There's a time for everything...
...including rest, even if you can't quite tell that's what is happening.
Some of you may know that over the past three months I injured my spine and then had two spine surgeries. The time hasn’t been easy.
Today is two weeks to the day after my second surgery. That means I’m finally allowed to bend down and pick up my phone when I drop it. Until now I’ve been relying on one of my teenagers to come get it for me.
For the past two weeks, you could find me anywhere in the house by following a trail of dropped pens, books, earbuds, and socks.
The nerve pain medicine the doctors have had me on also made me nauseated, dizzy, and lightheaded. So I spent a lot of time lying on my back and staring at the ceiling, both before and after surgery.
Instead of typing away and my computer or scribbling in a notebook, my mind was a drain clogged up with words.
But then, after a while, those words drifted away because the medicine, mixed with the passage of time, made me foggy. I felt like I was losing my physical body, the time I spend with my kids and my horses. And also my mind: I lived in a dark cloud.

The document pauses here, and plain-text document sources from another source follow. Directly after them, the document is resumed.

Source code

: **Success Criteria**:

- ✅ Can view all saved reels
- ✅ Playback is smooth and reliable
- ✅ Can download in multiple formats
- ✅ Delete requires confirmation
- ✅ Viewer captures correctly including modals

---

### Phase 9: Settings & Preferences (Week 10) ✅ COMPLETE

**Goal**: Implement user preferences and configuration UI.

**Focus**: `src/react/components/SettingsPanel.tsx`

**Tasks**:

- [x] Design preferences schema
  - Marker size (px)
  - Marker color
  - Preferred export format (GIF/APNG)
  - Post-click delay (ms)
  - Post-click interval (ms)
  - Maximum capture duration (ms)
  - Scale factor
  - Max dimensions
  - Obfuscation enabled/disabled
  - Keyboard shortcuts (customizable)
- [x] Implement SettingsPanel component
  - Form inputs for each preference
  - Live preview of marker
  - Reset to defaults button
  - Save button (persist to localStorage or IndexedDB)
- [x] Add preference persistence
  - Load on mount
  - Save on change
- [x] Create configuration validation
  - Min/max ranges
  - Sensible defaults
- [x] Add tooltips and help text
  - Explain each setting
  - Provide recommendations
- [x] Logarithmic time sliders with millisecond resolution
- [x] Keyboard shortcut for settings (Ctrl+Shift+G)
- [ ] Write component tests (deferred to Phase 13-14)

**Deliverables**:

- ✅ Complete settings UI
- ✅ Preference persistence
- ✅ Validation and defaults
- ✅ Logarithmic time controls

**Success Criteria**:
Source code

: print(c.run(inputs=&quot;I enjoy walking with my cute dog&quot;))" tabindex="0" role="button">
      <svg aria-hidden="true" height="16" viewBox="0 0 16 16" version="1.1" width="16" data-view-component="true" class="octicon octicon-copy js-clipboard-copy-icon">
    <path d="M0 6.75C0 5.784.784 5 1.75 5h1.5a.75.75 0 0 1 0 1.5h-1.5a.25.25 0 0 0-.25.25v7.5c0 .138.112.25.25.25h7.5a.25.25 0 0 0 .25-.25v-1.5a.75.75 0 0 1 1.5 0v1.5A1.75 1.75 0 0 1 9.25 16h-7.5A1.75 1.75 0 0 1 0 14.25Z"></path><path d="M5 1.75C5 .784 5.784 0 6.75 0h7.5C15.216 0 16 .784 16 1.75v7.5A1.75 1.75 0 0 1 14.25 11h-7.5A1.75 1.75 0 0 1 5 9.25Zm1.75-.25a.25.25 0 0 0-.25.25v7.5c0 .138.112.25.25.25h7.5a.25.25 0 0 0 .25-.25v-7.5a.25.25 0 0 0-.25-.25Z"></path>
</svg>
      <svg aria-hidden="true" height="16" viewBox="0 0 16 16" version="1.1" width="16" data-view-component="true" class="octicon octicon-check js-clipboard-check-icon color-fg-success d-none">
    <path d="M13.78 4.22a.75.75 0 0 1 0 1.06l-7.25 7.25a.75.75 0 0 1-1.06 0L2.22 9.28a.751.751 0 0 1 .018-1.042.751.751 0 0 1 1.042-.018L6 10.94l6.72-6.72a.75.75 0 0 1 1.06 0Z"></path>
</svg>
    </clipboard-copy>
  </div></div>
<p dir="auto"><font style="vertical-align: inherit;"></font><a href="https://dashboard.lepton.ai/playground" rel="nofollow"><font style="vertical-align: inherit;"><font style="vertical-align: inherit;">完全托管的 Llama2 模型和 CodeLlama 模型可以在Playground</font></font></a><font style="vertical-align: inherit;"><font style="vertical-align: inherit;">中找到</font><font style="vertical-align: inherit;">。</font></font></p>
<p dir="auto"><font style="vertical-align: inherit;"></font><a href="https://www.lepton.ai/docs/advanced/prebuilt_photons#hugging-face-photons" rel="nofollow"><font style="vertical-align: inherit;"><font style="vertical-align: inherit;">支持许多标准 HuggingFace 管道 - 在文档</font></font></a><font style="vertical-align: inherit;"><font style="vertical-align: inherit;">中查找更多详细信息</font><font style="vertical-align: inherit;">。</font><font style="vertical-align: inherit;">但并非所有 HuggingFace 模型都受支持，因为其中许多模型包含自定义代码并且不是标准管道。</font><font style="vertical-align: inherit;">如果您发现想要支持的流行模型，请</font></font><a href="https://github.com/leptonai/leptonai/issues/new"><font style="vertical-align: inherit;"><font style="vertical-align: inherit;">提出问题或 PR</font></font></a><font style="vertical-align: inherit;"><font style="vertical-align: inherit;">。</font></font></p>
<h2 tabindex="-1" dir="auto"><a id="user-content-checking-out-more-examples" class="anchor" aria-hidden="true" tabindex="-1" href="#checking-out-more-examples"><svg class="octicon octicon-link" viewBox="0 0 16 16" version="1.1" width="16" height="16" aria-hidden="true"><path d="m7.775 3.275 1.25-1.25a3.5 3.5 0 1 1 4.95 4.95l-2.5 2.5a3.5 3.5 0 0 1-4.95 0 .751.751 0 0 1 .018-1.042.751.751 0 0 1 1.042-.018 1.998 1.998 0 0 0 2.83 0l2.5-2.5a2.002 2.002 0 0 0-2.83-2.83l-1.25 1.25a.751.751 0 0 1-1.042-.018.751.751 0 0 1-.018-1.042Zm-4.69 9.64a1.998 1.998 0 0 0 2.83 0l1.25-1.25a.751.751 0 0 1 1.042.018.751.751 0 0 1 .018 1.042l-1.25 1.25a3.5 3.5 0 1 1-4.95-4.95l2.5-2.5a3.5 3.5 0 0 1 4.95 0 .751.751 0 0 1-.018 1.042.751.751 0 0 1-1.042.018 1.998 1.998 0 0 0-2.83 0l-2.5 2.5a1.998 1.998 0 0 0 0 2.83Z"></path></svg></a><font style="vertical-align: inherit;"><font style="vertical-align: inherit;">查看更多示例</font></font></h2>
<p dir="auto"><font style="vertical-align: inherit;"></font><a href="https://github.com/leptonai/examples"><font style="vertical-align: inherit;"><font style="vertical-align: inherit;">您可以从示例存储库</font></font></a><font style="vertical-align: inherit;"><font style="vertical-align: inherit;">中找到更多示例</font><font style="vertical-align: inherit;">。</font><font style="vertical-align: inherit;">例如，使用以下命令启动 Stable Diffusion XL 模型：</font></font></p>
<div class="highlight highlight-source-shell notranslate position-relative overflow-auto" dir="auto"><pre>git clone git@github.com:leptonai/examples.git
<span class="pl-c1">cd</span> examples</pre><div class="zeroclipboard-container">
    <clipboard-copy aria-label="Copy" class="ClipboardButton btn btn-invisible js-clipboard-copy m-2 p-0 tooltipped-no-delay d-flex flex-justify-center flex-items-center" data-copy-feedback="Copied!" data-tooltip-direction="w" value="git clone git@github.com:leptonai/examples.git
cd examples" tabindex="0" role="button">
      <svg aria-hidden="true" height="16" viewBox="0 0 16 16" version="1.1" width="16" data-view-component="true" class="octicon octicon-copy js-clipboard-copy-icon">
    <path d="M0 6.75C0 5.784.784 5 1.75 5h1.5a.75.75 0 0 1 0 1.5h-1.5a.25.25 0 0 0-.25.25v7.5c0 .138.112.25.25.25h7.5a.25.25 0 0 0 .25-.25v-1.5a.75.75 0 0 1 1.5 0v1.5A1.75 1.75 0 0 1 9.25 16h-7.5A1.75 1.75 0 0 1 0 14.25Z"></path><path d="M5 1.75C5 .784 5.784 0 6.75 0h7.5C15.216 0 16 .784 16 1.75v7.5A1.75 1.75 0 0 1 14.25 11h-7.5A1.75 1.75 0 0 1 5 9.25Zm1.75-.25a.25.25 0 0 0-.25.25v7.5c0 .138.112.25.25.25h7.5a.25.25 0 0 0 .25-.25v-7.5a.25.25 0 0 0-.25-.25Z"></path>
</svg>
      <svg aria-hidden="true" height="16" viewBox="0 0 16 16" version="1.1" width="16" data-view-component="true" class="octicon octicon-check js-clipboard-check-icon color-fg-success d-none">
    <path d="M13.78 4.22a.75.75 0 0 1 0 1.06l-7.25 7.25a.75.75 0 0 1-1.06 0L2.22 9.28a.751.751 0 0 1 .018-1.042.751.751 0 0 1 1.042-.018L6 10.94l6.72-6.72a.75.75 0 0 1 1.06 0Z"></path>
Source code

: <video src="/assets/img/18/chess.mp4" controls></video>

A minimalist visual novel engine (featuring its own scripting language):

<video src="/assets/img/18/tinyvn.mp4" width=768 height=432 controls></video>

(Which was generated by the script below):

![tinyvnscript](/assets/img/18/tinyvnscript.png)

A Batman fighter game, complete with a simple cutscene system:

For so long, I believed my rehab would focus on the core strength needed to support my back injury, but I see now how wrong I was. Every muscle in my body has withered. Including my mind.
Or has it?
This past Sunday, my husband took the cot I sometimes lie on outside onto the back porch. He carried out the special pillows I use and helped me get comfortable. Then we sat together.
The sky was crystal North Carolina blue. We looked at the trees with their bright green baby leaves.
We argued about Crosby, Stills, and Nash. (I think their music is whiny trash, but he thinks it’s fun and mellow).
I made him play Steely Dan’s one good song and then look up Ecclesiastes because it’s basically the same thing. I had to spell the book for him and insisted on the NRSV. I made him read the first three chapters aloud.
A generation goes, and a generation comes, but the earth remains forever. The sun rises, and the sun goes down and hurries to the place where it rises.
and
What is crooked cannot be made straight.
and then the part you might already know:
For everything there is a season and a time for every matter under heaven…a time to plant and a time to pluck up what is planted.
Then a bright goldfinch landed on the porch rail and we hushed while it looked at us, cocking its head to the side, maybe wondering about this woman piled strangely on pillows. Or maybe not because I just looked like any other human to him, no different.
And then his mate swept down, her bronze feathers aglow, and like a golden bolt he followed her into the trees.